Hello sir , it says in the book that the I/G , G/L bits are in the first octet, bits #46 and # 47 , i belive they are #40 and #41 , though in the wikipedia site it looked like b8 and b7 in the following pic

http://en.wikipedia.org/wiki/Image:MAC-48_Address.svg


from wikipedia by a network administrator, overriding the burned-in address. Locally administered addresses do not contain OUIs.
Universally administered and locally administered addresses are distinguished by setting the second least significant bit (http://en.wikipedia.org/wiki/Least_significant_bit) of the most significant byte of the address. If the bit is 0, the address is universally administered. If it is 1, the address is locally administered. The bit is 0 in all OUIs. For example, 02-00-00-00-00-01. The most significant byte is 02h. The binary is 00000010 and the second least significant bit is 1. Therefore, it is a locally administered address.[2] (http://en.wikipedia.org/wiki/MAC_address#cite_note-1)

any comments ?

well this may sound really odd but as a matter of fact both wikipedia and Todd are correct. Infact they are the two different representations that mac address has i.e canonical and non canonical

Ok lemme describe em.

canonical form:( this is what wikipedia describes)
what u have see when u type ipconfig \all in the windows command prompt is the canonical form ( normal form as i call it ) in this case the
global/local bits as well as the individual/ group bits are the last 2 bits of the 1st octet of mac address. example below

If mac address is 12:34:56:78:9A:BC then

mac:-------12-------- 34------ 56------- 78 ------- 9A---- BC
canonical:00010010 :00110100 :01010110 :01111000 :10011010:10111100

here the underlined bits are the global/local bits(1) and individual/group(0)

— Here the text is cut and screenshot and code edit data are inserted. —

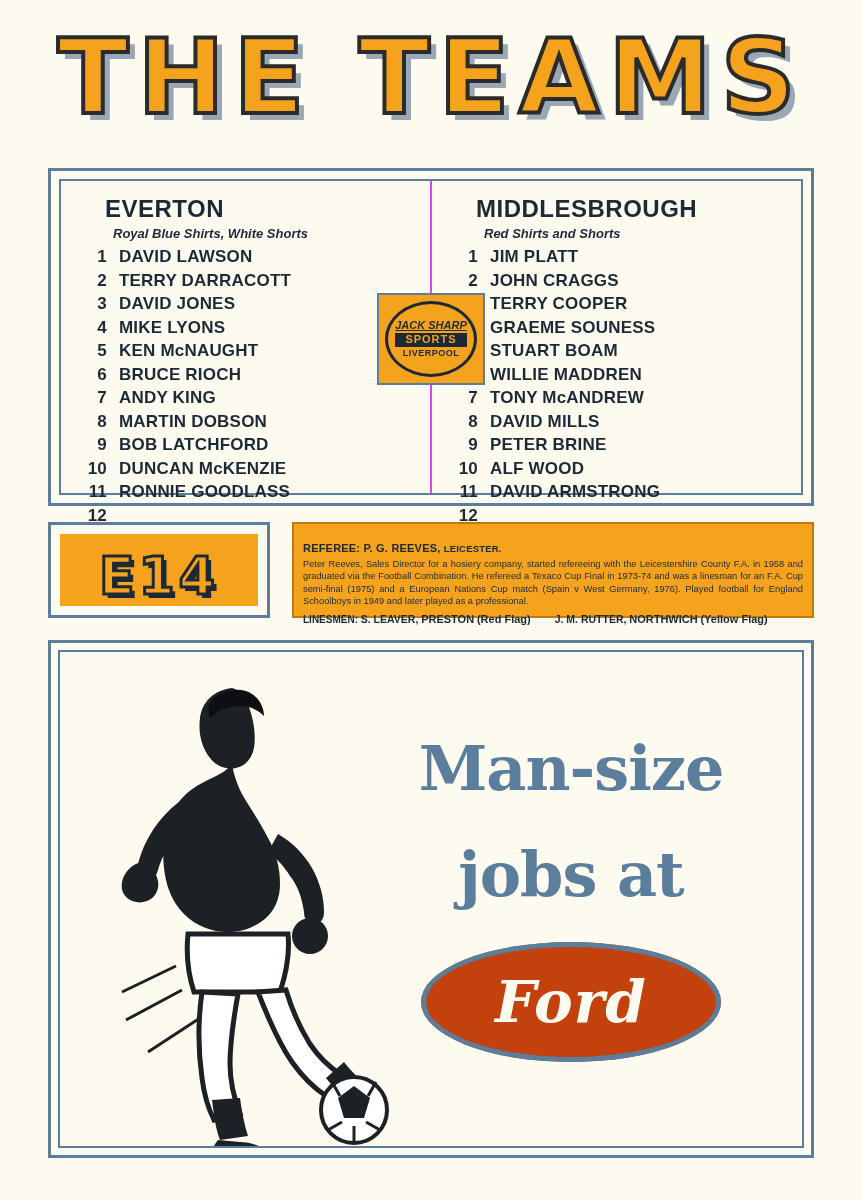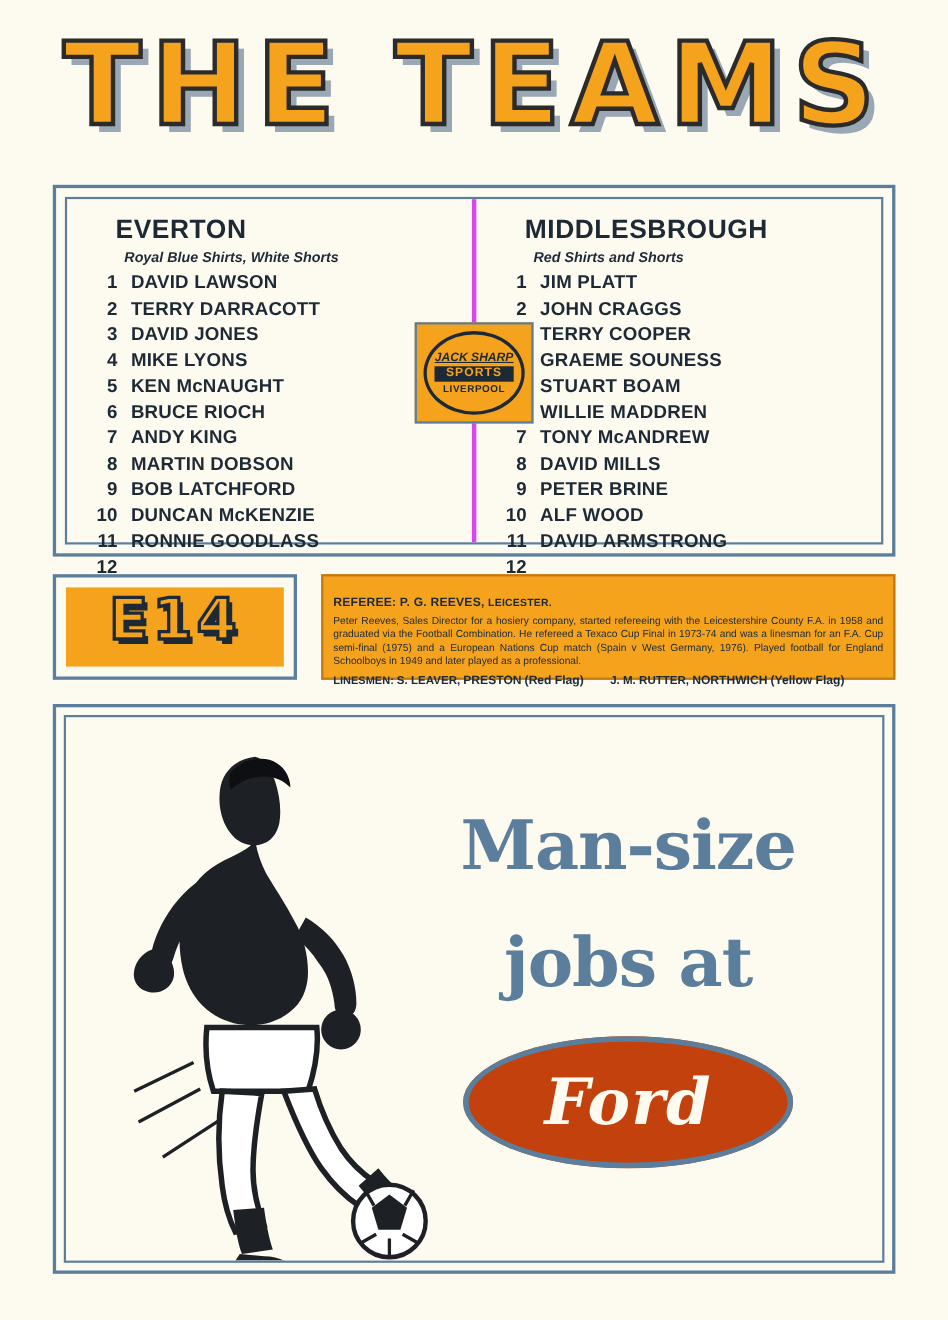--- a/index.html
+++ b/index.html
@@ -57,21 +57,21 @@
     right: 8px;
     bottom: 8px;
     border: 2px solid #5b7e9c;
     display: flex;
   }
   .team-col {
     flex: 1;
     position: relative;
     padding: 14px 0 0 0;
   }
-  .team-col.left { border-right: 4px solid #d946ef; }
+  .team-col.left { border-right: 2px solid #d946ef; }
   .team-name {
     font-size: 24px;
     font-weight: bold;
     color: #1d2a36;
     letter-spacing: 0.5px;
     margin-left: 44px;
   }
   .team-kit {
     font-size: 13px;
     font-weight: bold;
@@ -141,21 +141,21 @@
     box-sizing: border-box;
     display: flex;
     align-items: center;
     justify-content: center;
   }
   .e14-inner {
     width: 198px;
     height: 72px;
     background: #f5a21d;
     display: flex;
-    align-items: flex-start;
+    align-items: flex-end;
     justify-content: center;
   }
   .e14-text {
     font-family: "DejaVu Sans", sans-serif;
     font-weight: bold;
     font-size: 52px;
     color: #f5a21d;
     -webkit-text-stroke: 3px #1d2a36;
     text-shadow: 4px 4px 0 #1d2a36;
     letter-spacing: 4px;

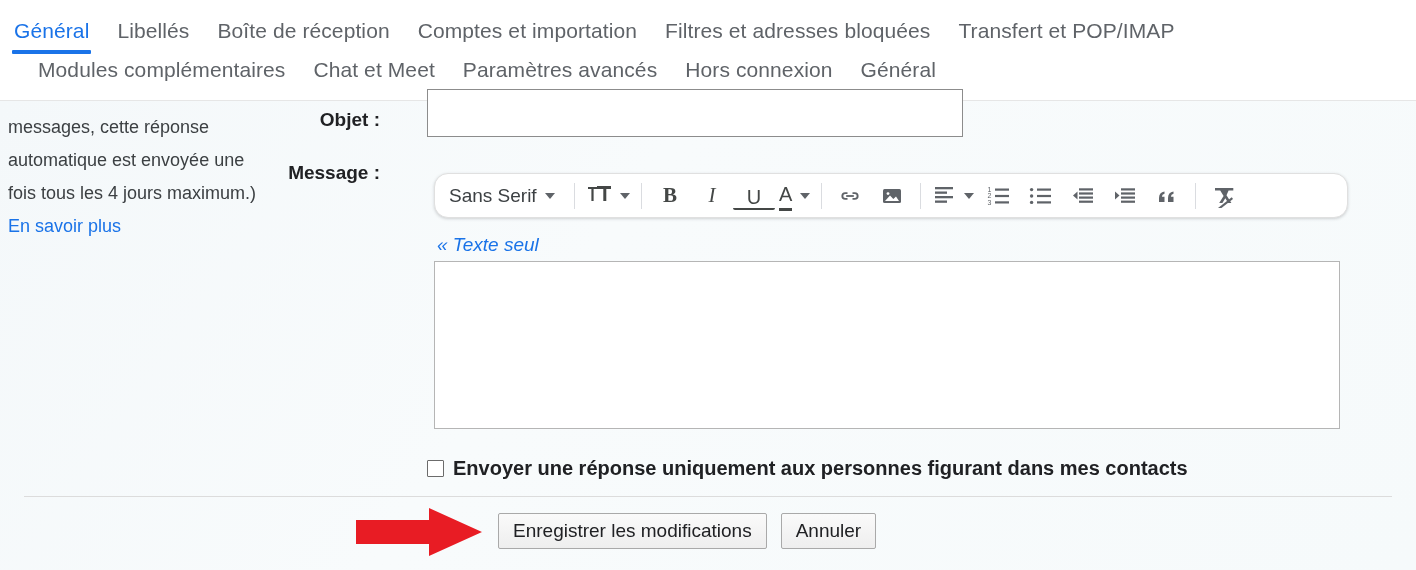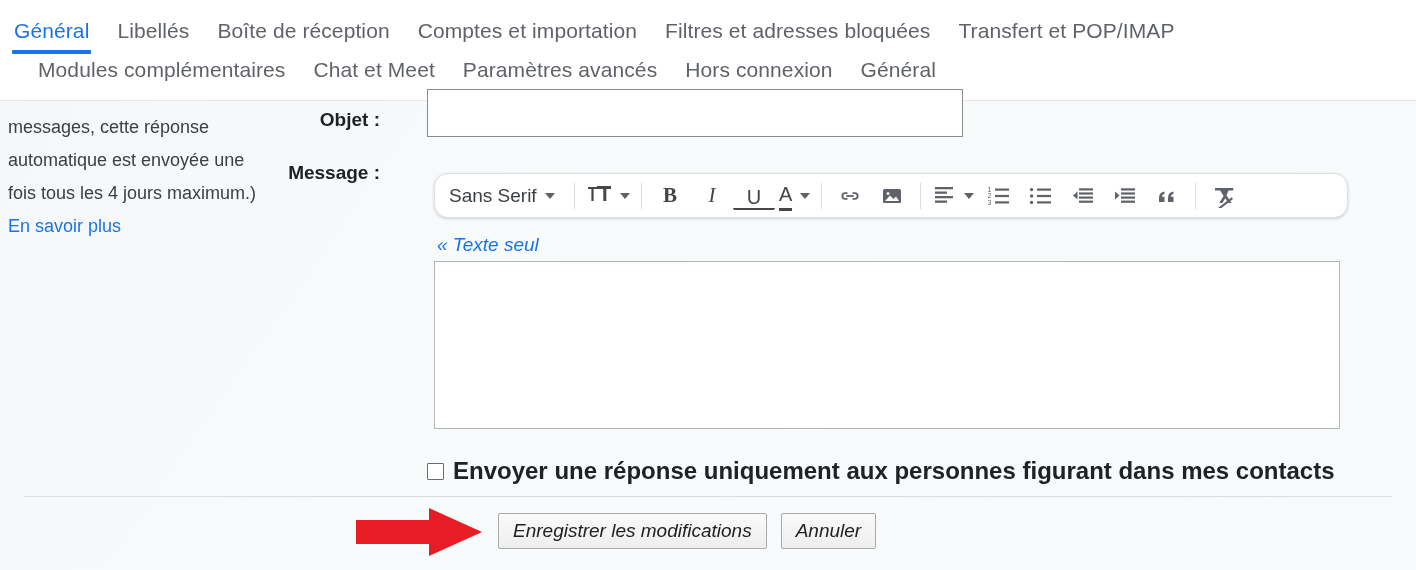--- a/index.html
+++ b/index.html
@@ -204,21 +204,21 @@
     width: 15px;
     height: 15px;
     border: 1px solid #6b6b6b;
     background: #ffffff;
     border-radius: 1px;
     margin-right: 9px;
     cursor: pointer;
     flex: 0 0 auto;
   }
   .cblabel {
-    font-size: 24px;
+    font-size: 20px;
     font-weight: bold;
     color: #202124;
     cursor: pointer;
     white-space: nowrap;
   }
 
   
   .divider {
     position: absolute;
     left: 24px;
@@ -239,21 +239,20 @@
   .btn {
     font-family: "Liberation Sans", sans-serif;
     font-size: 19px;
     color: #202124;
     background: linear-gradient(#fafafa, #eeeeee);
     border: 1px solid #a9a9a9;
     border-radius: 2px;
     padding: 5px 14px;
     cursor: pointer;
     line-height: 24px;
-    font-style: italic;
   }
   .btn + .btn { margin-left: 14px; }
 
   
   .arrow {
     position: absolute;
     left: 356px;
     top: 508px;
     width: 126px;
     height: 48px;

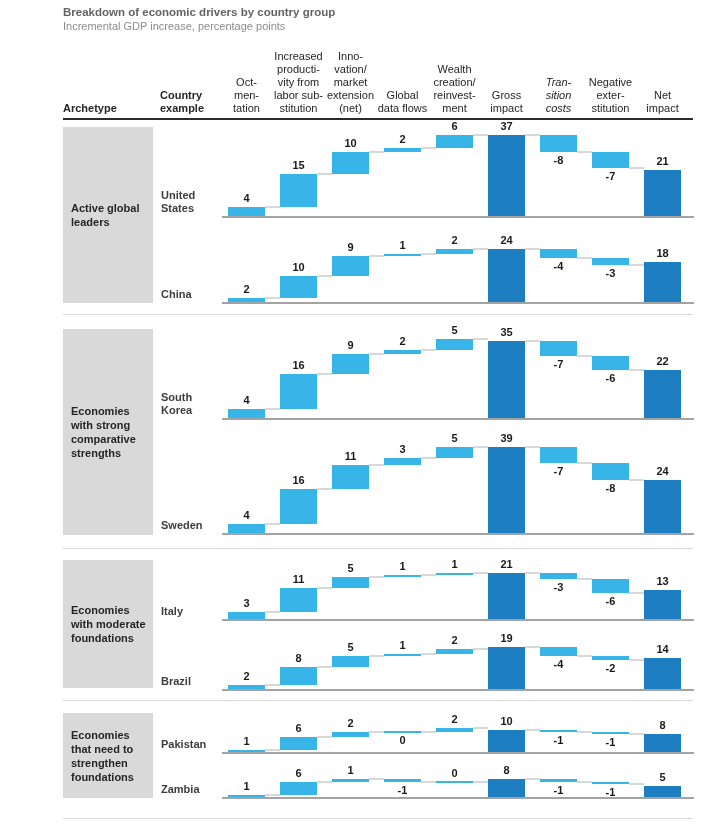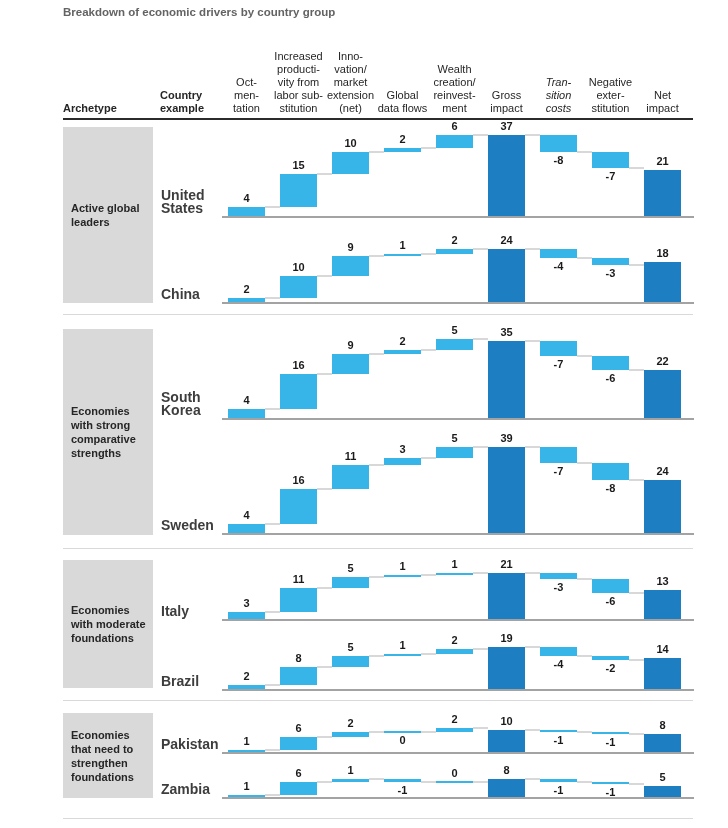--- a/index.html
+++ b/index.html
@@ -35,40 +35,41 @@
     box-sizing:border-box;padding-left:8px;padding-right:5px;
   }
   .group-box .archetype-label{
     font-size:11px;font-weight:bold;color:#262626;line-height:14px;
   }
   .separator{
     position:absolute;left:63px;width:630px;height:1px;background:#d9d9d9;
   }
   .country-label{
     position:absolute;left:161px;width:60px;
-    font-size:14px;font-weight:bold;color:#3d3d3d;line-height:13px;
+    font-size:11px;font-weight:bold;color:#3d3d3d;line-height:13px;
   }
   .chart{
     position:absolute;left:222px;width:472px;height:116px;
   }
   .axis{
     position:absolute;left:0;width:472px;height:2px;background:#a3a3a3;
   }
   .bar{position:absolute;}
   .connector{position:absolute;height:2px;background:#d8d8d8;}
   .val-label{
     position:absolute;width:40px;text-align:center;
     font-size:11px;font-weight:bold;color:#1a1a1a;height:13px;line-height:13px;
   }
 </style>
 </head>
 <body>
 
 <div class="page">
   <div class="title">Breakdown of economic drivers by country group</div>
+  <div class="subtitle">Incremental GDP increase, percentage points</div>
   <div class="header-rule"></div>
   <div id="generated">
       <div class="col-header bold" style="left: 63px; width: 90px;">Archetype</div>
       <div class="col-header bold" style="left: 160px; width: 60px;">
         <div>Country</div>
         <div>example</div>
       </div>
       <div class="col-header" style="left: 216.5px; width: 60px;">
         <div>Oct-</div>
         <div>men-</div>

non canonical form: (this is what Todd describes )

ok now when u r transmitting this address on the network, we start by transmitting the least significant bits first hence on lan the address looks like this

On LAN: 01001000: 00101100 :01101010: 00011110 : 01011001 :00111101

tadaa !!! :eek:

so u c how u have the individual/group bit (0) and the global/local bit (1) coming in first.

so basically what happens is that the least significant bits become the most significant bits while transmitting.

still confused :confused: refer RFC 2469

ps: examples have been picked up from the rfc itself.

In either canonical or non-canonical form, the bits in a MAC address seem to be, in the CCNA study guide at least, numbered starting with 0, like below.

47................................................ .................................................. 0
00010010 :00110100 :01010110 :01111000 :10011010:10111100


This seems to be the only way to have the leftmost bits be numbers 46 and 47, rather than 47 and 48.

Are the bits really numbered starting with 0?

Disregard my last post on this thread. Just saw on page 75 and 78 of the study guide that TCP and UDP headers are numbered from bit 0 to bit 31. I guess beginning with bit 0 is the convention for headers in general. Just didn't realize.